Gedenkveranstaltungen zum Ende des Zweiten Weltkriegs in Berlin

Zum 79. Jahrestag des Endes des Zweiten Weltkriegs in Europa und der Befreiung vom Nationalsozialismus sind heute und morgen viele Demonstrationen und Gedenkveranstaltungen geplant. In Berlin wird mit mehreren Kranzniederlegungen an den sowjetischen Ehrenmälern im Treptower Park und im Tiergarten sowie mit Kundgebungen am Brandenburger Tor und im Regierungsviertel gedacht.
Es sind auch Kundgebungen zum aktuellen Krieg Russlands gegen die Ukraine geplant, sowohl pro-russische als auch anti-russische Veranstaltungen. Im Vorjahr waren über 1500 Polizisten im Einsatz, um mögliche Störungen zu verhindern.
Am 8. Mai 1945 ergab sich Deutschland und der Zweite Weltkrieg endete in Europa. In Russland wird der Gedenktag am 9. Mai gefeiert. Üblicherweise legen auch Vertreter der russischen Botschaft in Berlin am 9. Mai Kränze an Gedenkorten nieder.
Erwartet wird morgen erneut auch die russisch-nationalistische Rockergruppe «Nachtwölfe», die in den vergangenen Jahren über die Slowakei, Österreich, Tschechien, Sachsen und Brandenburg nach Berlin fuhr. Die Gruppe gilt als Unterstützerin des russischen Präsidenten Wladimir Putin.
Russische Fahnen erneut verboten
Im letzten Jahr war es den Rockern nicht erlaubt, in einer großen Gruppe durch Berlin zu fahren. Etwa 100 Personen fuhren dann mit 60 Motorrädern in mehrere Gruppen aufgeteilt zum Gedenken im Treptower Park und in die Nähe des Brandenburger Tores.

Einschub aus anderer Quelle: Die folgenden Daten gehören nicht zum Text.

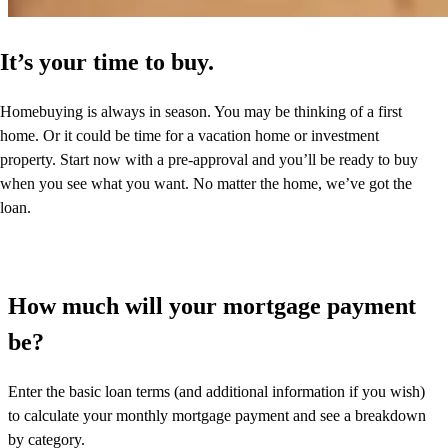
It’s your time to buy.
Homebuying is always in season. You may be thinking of a first
home. Or it could be time for a vacation home or investment
property. Start now with a pre-approval and you’ll be ready to buy
when you see what you want. No matter the home, we’ve got the
loan.
How much will your mortgage payment
be?
Enter the basic loan terms (and additional information if you wish)
to calculate your monthly mortgage payment and see a breakdown
by category.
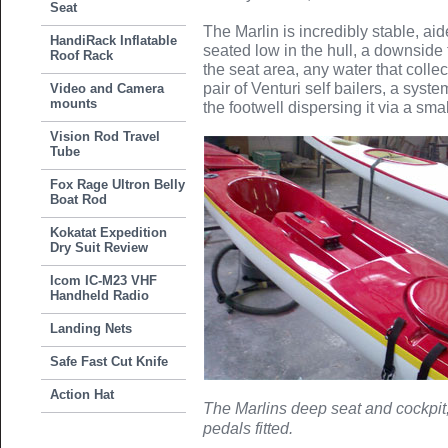
Seat
The Marlin is incredibly stable, aid
HandiRack Inflatable
seated low in the hull, a downside t
Roof Rack
the seat area, any water that collec
pair of Venturi self bailers, a sys
Video and Camera
mounts
the footwell dispersing it via a smal
Vision Rod Travel
Tube
Fox Rage Ultron Belly
Boat Rod
Kokatat Expedition
Dry Suit Review
Icom IC-M23 VHF
Handheld Radio
Landing Nets
Safe Fast Cut Knife
Action Hat
The Marlins deep seat and cockpit,
pedals fitted.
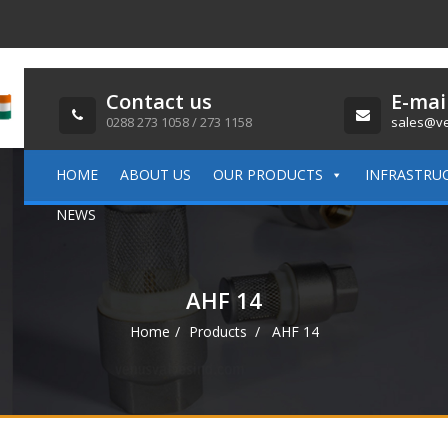
Contact us
E-mai
0288 273 1058 / 273 1158
sales@ve
HOME
ABOUT US
OUR PRODUCTS
INFRASTRU
NEWS
AHF 14
Home
Products
AHF 14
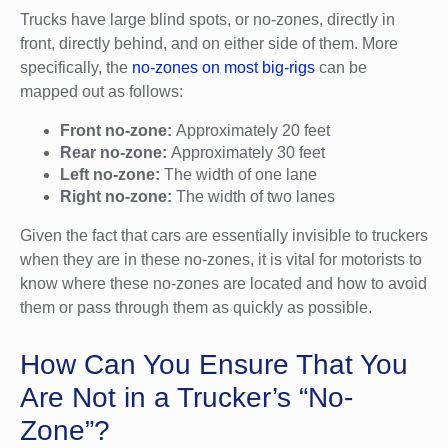
Trucks have large blind spots, or no-zones, directly in
front, directly behind, and on either side of them. More
specifically, the
no-zones on most big-rigs
can be
mapped out as follows:
Front no-zone:
Approximately 20 feet
Rear no-zone:
Approximately 30 feet
Left no-zone:
The width of one lane
Right no-zone:
The width of two lanes
Given the fact that cars are essentially invisible to truckers
when they are in these no-zones, it is vital for motorists to
know where these no-zones are located and how to avoid
them or pass through them as quickly as possible.
How Can You Ensure That You
Are Not in a Trucker’s “No-
Zone”?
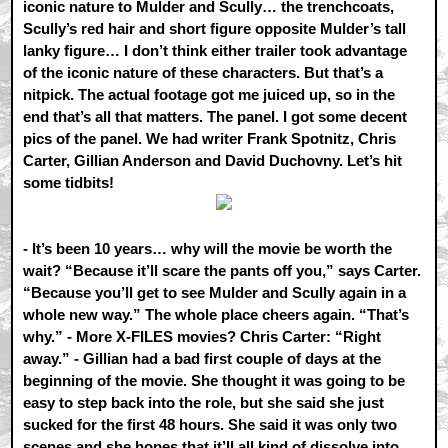
iconic nature to Mulder and Scully… the trenchcoats,
Scully’s red hair and short figure opposite Mulder’s tall
lanky figure… I don’t think either trailer took advantage
of the iconic nature of these characters. But that’s a
nitpick. The actual footage got me juiced up, so in the
end that’s all that matters. The panel. I got some decent
pics of the panel. We had writer Frank Spotnitz, Chris
Carter, Gillian Anderson and David Duchovny. Let’s hit
some tidbits!
- It’s been 10 years… why will the movie be worth the
wait? “Because it’ll scare the pants off you,” says Carter.
“Because you’ll get to see Mulder and Scully again in a
whole new way.” The whole place cheers again. “That’s
why.” - More X-FILES movies? Chris Carter: “Right
away.” - Gillian had a bad first couple of days at the
beginning of the movie. She thought it was going to be
easy to step back into the role, but she said she just
sucked for the first 48 hours. She said it was only two
scenes and she hopes that it’ll all kind of dissolve into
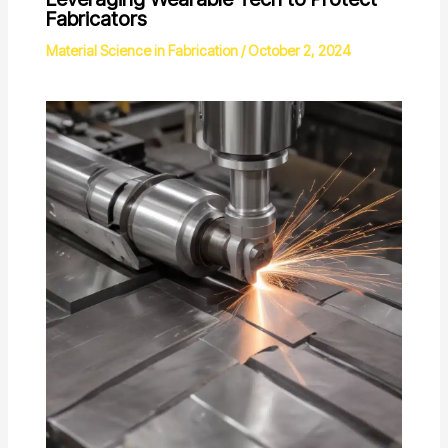
Fabricators
Material Science in Fabrication
/
October 2, 2024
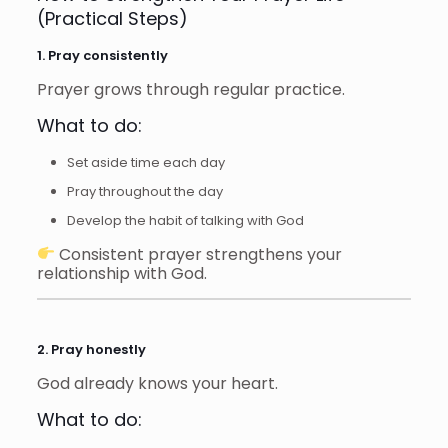
(Practical Steps)
1. Pray consistently
Prayer grows through regular practice.
What to do:
Set aside time each day
Pray throughout the day
Develop the habit of talking with God
Consistent prayer strengthens your
relationship with God.
2. Pray honestly
God already knows your heart.
What to do:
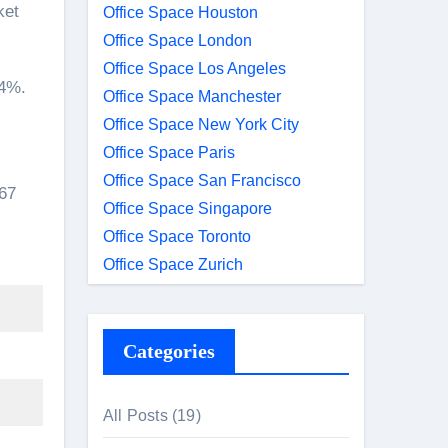
ket
Office Space Houston
Office Space London
Office Space Los Angeles
54%.
Office Space Manchester
Office Space New York City
Office Space Paris
Office Space San Francisco
867
Office Space Singapore
Office Space Toronto
Office Space Zurich
Categories
All Posts
(19)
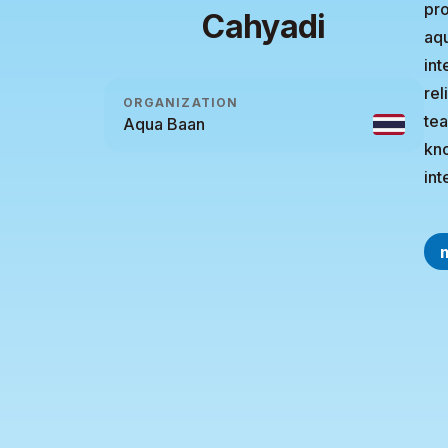
pro
Cahyadi
aqu
int
rel
ORGANIZATION
tea
Aqua Baan
kno
int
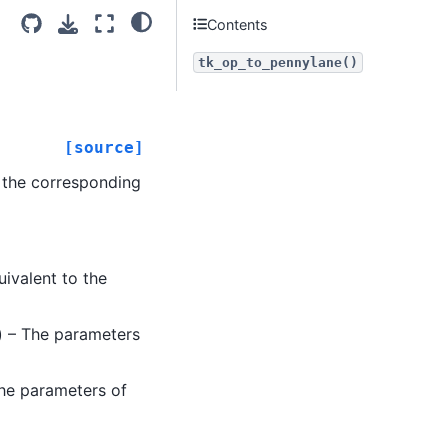
Contents
tk_op_to_pennylane()
[source]
n the corresponding
ivalent to the
) – The parameters
the parameters of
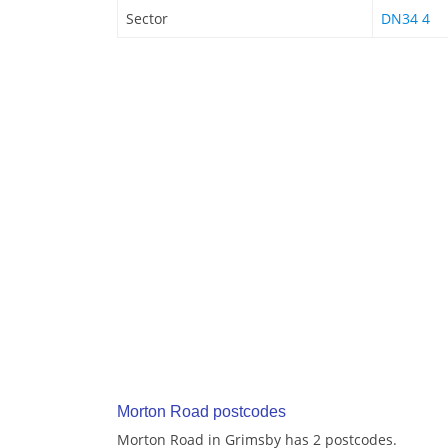
Sector
DN34 4
Morton Road postcodes
Morton Road in Grimsby has 2 postcodes.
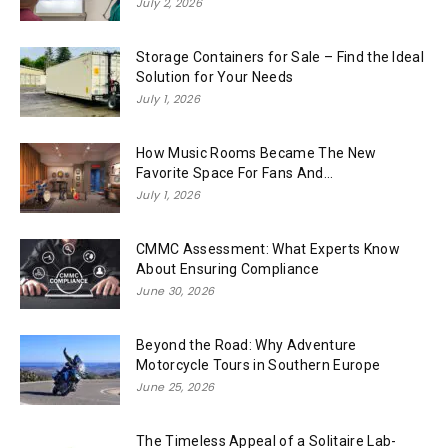
July 2, 2026
Storage Containers for Sale – Find the Ideal
Solution for Your Needs
July 1, 2026
How Music Rooms Became The New
Favorite Space For Fans And...
July 1, 2026
CMMC Assessment: What Experts Know
About Ensuring Compliance
June 30, 2026
Beyond the Road: Why Adventure
Motorcycle Tours in Southern Europe
June 25, 2026
The Timeless Appeal of a Solitaire Lab-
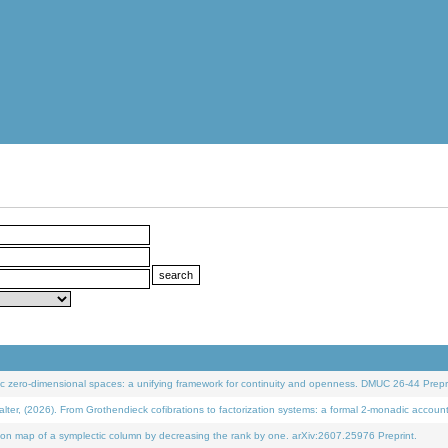
 zero-dimensional spaces: a unifying framework for continuity and openness. DMUC 26-44 Prepri
 (2026). From Grothendieck cofibrations to factorization systems: a formal 2-monadic accoun
on map of a symplectic column by decreasing the rank by one. arXiv:2607.25976 Preprint.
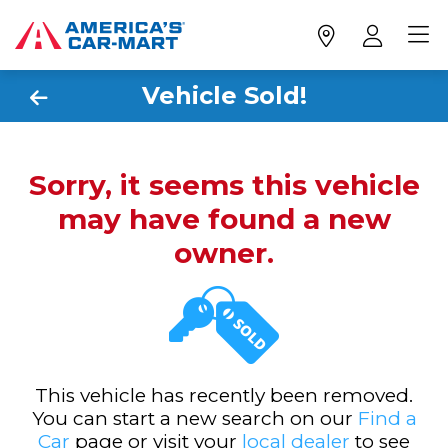
Vehicle Sold!
Sorry, it seems this vehicle
may have found a new
owner.
This vehicle has recently been removed.
You can start a new search on our
Find a
Car
page or visit your
local dealer
to see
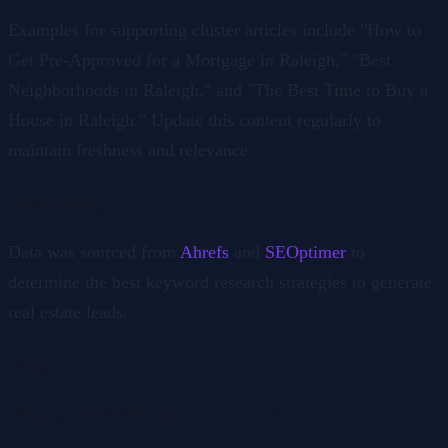
Examples for supporting cluster articles include "How to
Get Pre-Approved for a Mortgage in Raleigh," "Best
Neighborhoods in Raleigh," and "The Best Time to Buy a
House in Raleigh." Update this content regularly to
maintain freshness and relevance.
Methodology
Data was sourced from
Ahrefs
and
SEOptimer
to
determine the best keyword research strategies to generate
real estate leads.
FAQs
What is the 80/20 rule for realtors?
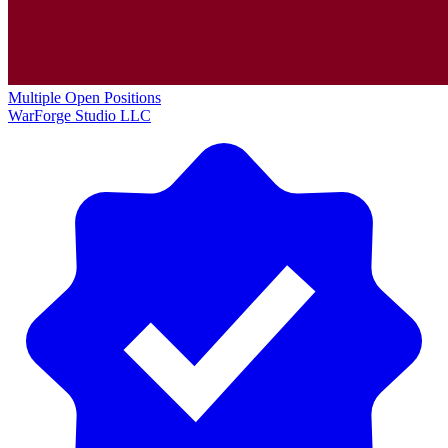
Multiple Open Positions
WarForge Studio LLC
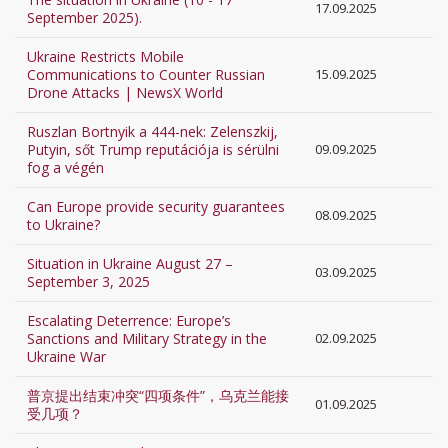
17.09.2025
September 2025).
Ukraine Restricts Mobile
Communications to Counter Russian
15.09.2025
Drone Attacks | NewsX World
Ruszlan Bortnyik a 444-nek: Zelenszkij,
Putyin, sőt Trump reputációja is sérülni
09.09.2025
fog a végén
Can Europe provide security guarantees
08.09.2025
to Ukraine?
Situation in Ukraine August 27 –
03.09.2025
September 3, 2025
Escalating Deterrence: Europe’s
Sanctions and Military Strategy in the
02.09.2025
Ukraine War
普京提出结束冲突“四项条件”，乌克兰能接
01.09.2025
受几项？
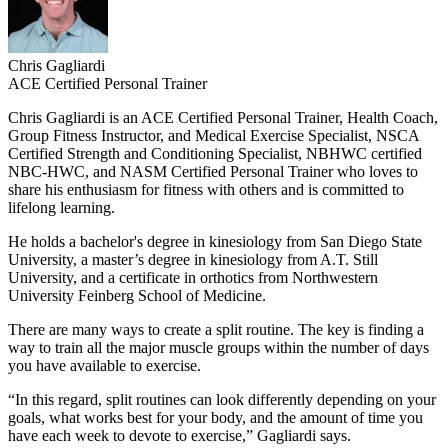
Chris Gagliardi
ACE Certified Personal Trainer
Chris Gagliardi is an ACE Certified Personal Trainer, Health Coach,
Group Fitness Instructor, and Medical Exercise Specialist, NSCA
Certified Strength and Conditioning Specialist, NBHWC certified
NBC-HWC, and NASM Certified Personal Trainer who loves to
share his enthusiasm for fitness with others and is committed to
lifelong learning.
He holds a bachelor's degree in kinesiology from San Diego State
University, a master’s degree in kinesiology from A.T. Still
University, and a certificate in orthotics from Northwestern
University Feinberg School of Medicine.
There are many ways to create a split routine. The key is finding a
way to train all the major muscle groups within the number of days
you have available to exercise.
“In this regard, split routines can look differently depending on your
goals, what works best for your body, and the amount of time you
have each week to devote to exercise,” Gagliardi says.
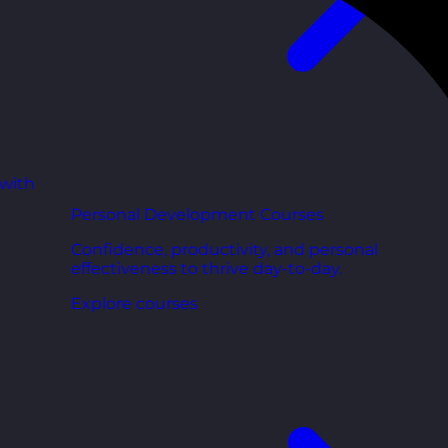
 with
Personal Development Courses
Confidence, productivity, and personal
effectiveness to thrive day-to-day.
Explore courses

Die Polizei hat in diesem Jahr erneut verboten, dass in der Umgebung der sowjetischen Ehrenmale russische Fahnen, militärische Uniformen, Plakate mit den Buchstaben V oder Z und andere Symbole und Kennzeichen gezeigt werden, die den Russland-Ukraine-Krieg verherrlichen könnten. Ebenso sind russische Marsch- und Militärlieder nicht erlaubt.